• Excerpt:
Development in one domain can limit or facilitate development in others (Sroufe, Cooper, & DeHart 1992; Kostelnik, Soderman, & Whiren 1993). For example, when babies begin to crawl or walk, their ability to explore the world expands, and their mobility, in turn, affects their cognitive development. Likewise, children's language skill affects their ability to establish social relationships with adults and other children, just as their skill in social interaction can support or impede their language development.

Because developmental domains are interrelated, educators should be aware of and use these interrelationships to organize children's learning experiences in ways that help children develop optimally in all areas and that make meaningful connections across domains.

Recognition of the connections across developmental domains is also useful for curriculum planning with the various age groups represented in the early childhood period. Curriculum with infants and toddlers is almost solely driven by the need to support their healthy development in all domains. During the primary grades, curriculum planning attempts to help children develop conceptual understandings that apply across related subject-matter disciplines.

2. Development occurs in a relatively orderly sequence, with later abilities, skills, and knowledge building on those already acquired.

Human development research indicates that relatively stable, predictable sequences of growth and change occur in children during the first nine years of life (Piaget 1952; Erikson 1963; Dyson & Genishi 1993; Gallahue 1993; Case & Okamoto 1996). Predictable changes occur in all domains of development -- physical, emotional, social, language, and cognitive -- although the ways that these changes are manifest and the meaning attached to them may vary in different cultural contexts. Knowledge of typical development of children within the age span served by the program provides a general framework to guide how teachers prepare the learning environment and plan realistic curriculum goals and objectives and appropriate experiences.

3. Development proceeds at varying rates from child to child as well as unevenly within different areas of each child's functioning.

Rendered chart images:
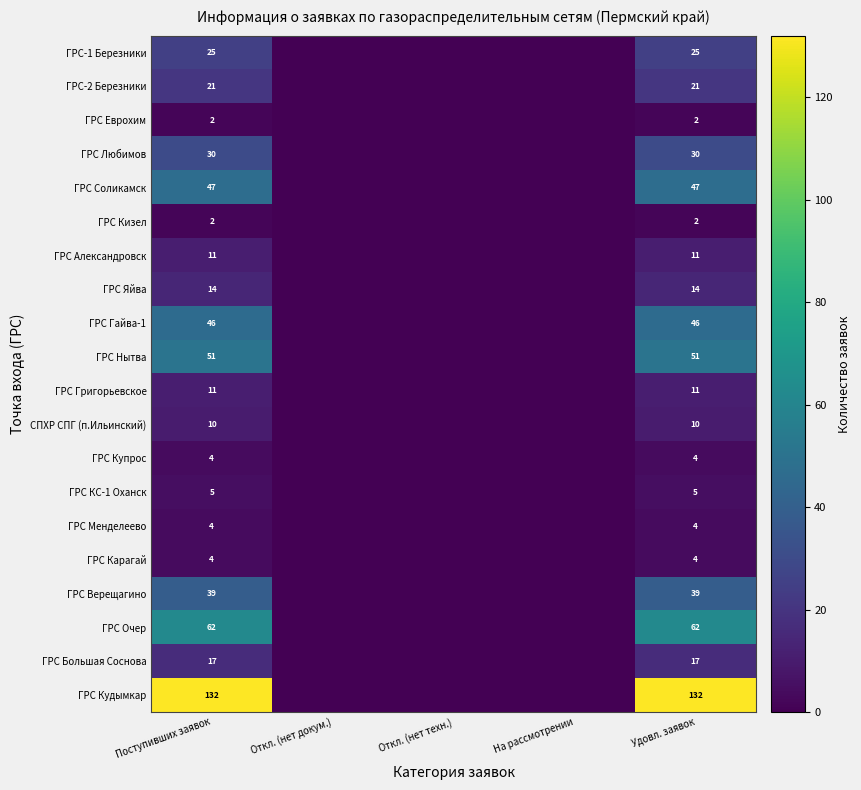

What is the spread (max minus min) of values at Поступивших заявок?

130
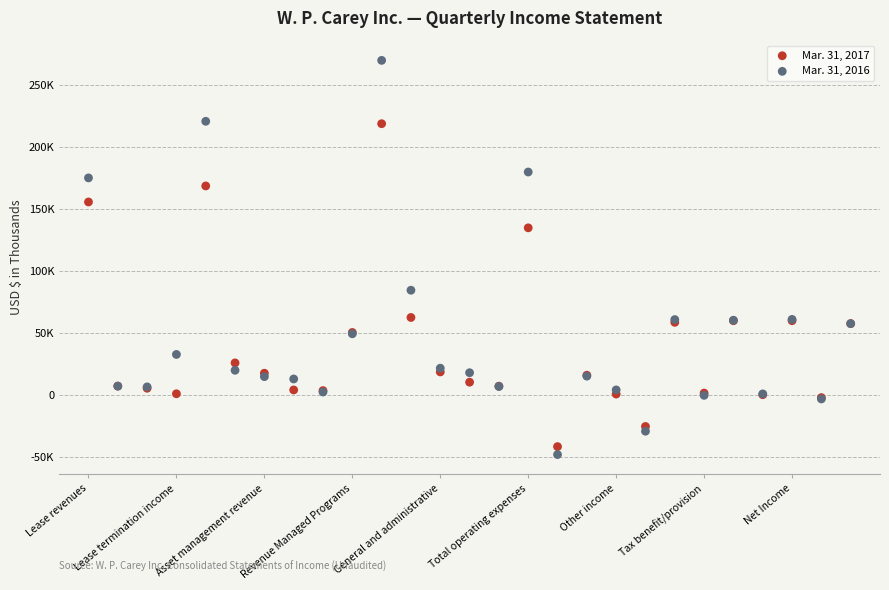

Which series has the widest spread of Y values?

Mar. 31, 2016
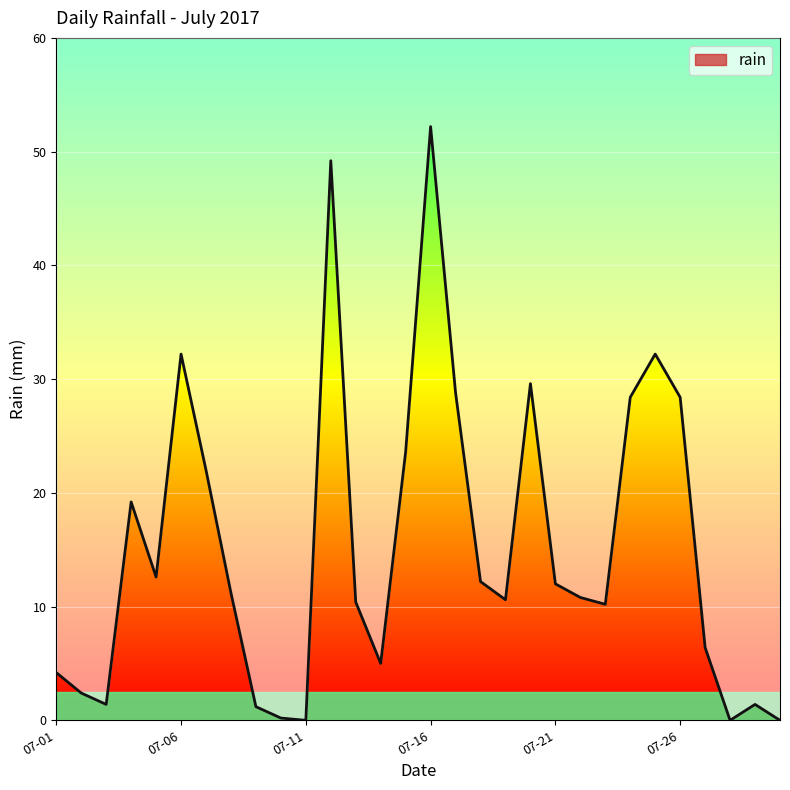

At which label is the value closest to 26?

2017-07-15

• Work task 1: Echo the records word for word, starting with the line that contains "Which series has" and going through the last line of the records, and omit the pictures.
• Work task 2: Proceed with the passage on child development from the point where it stops.
The records are unrelated to the passage on child development.

• Written response 1:
Which series has the widest spread of Y values?

Mar. 31, 2016

At which label is the value closest to 26?

2017-07-15

• Written response 2:
Individual variation has at least two dimensions: the inevitable variability around the average or normative course of development and the uniqueness of each person as an individual (Sroufe, Cooper, & DeHart 1992). Each child is a unique person with an individual pattern and timing of growth, as well as individual personality, temperament, learning style, and experiential and family background. All children have their own strengths, needs, and interests; for some children, special learning and developmental needs or abilities are identified. Given the enormous variation among children of the same chronological age, a child's age must be recognized as only a crude index of developmental maturity.

Recognition that individual variation is not only to be expected but also valued requires that decisions about curriculum and adults' interactions with children be as individualized as possible. Emphasis on individual appropriateness is not the same as "individualism." Rather, this recognition requires that children be considered not solely as members of an age group, expected to perform to a predetermined norm and without adaptation to individual variation of any kind. Having high expectations for all children is important, but rigid expectations of group norms do not reflect what is known about real differences in individual development and learning during the early years. Group-norm expectancy can be especially harmful for children with special learning and developmental needs (NEGP 1991; Mallory 1992; Wolery, Strain, & Bailey 1992).

4. Early experiences have both cumulative and delayed effects on individual children's development; optimal periods exist for certain types of development and learning.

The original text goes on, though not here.